While the version-control and CI/CD process provides substantial value within the context of building software, it felt like unnecessary overhead. And when I had an idea or thought I wanted to share, I would often get mentally blocked with all the little things that needed to happen.

In the end this high maintenance burden and high activation energy made it too hard to do the thing that my blog was intended to accomplish: provide a platform for me to share my ideas and interests.

Going with a Platform

In the end, I decided to replace my burdensome self-hosted publishing solution with a good commercial platform: Hashnode. I'm not going to do a breakdown of the features and rationale for choosing this platform in particular, but I do want to mention a bit of the "strategic" value of this decision because I think there are some valuable learnings here for teams building computational platforms in biopharma.

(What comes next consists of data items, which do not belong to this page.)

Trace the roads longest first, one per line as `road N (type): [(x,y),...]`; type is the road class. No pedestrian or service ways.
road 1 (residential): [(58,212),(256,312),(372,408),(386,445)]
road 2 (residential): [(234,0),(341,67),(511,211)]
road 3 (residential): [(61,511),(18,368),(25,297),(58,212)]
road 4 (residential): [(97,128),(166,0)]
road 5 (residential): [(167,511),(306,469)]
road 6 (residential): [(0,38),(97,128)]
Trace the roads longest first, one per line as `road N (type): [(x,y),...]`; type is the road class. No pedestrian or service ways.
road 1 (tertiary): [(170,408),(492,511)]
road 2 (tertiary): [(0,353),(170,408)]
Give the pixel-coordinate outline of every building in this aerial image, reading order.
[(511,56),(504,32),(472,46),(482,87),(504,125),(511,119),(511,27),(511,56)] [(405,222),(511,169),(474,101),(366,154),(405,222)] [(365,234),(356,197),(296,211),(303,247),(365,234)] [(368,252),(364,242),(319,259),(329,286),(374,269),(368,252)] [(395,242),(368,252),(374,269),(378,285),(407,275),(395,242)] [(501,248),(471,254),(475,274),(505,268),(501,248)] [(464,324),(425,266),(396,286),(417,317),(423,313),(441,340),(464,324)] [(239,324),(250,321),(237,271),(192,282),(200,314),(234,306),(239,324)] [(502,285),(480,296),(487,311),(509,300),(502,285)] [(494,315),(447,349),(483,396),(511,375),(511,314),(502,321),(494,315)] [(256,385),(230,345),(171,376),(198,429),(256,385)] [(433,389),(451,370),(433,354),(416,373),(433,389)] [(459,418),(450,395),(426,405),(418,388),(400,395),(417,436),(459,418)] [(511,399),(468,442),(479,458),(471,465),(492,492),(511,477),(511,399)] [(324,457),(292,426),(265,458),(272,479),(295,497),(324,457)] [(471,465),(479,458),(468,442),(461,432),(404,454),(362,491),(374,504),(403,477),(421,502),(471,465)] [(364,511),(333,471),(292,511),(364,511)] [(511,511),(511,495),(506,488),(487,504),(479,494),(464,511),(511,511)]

Choosing to use a good quality commercial platform to handle undifferentiated parts of your software stack can mean massive time savings from:

  • building the features you need now

  • building features that you don't know you need, but will need in the future

  • visual tooling and an optimized user interface for routine tasks

That last bullet point is always particularly hard to justify building for an internal tool but can provide massive time savings when routine tasks become less burdensome, frustrating, or fully automated.

I've got a backlog of article ideas that I've been kicking around for the last year, and I expect this new platform-based approach makes it a lot easier to get those out into the world.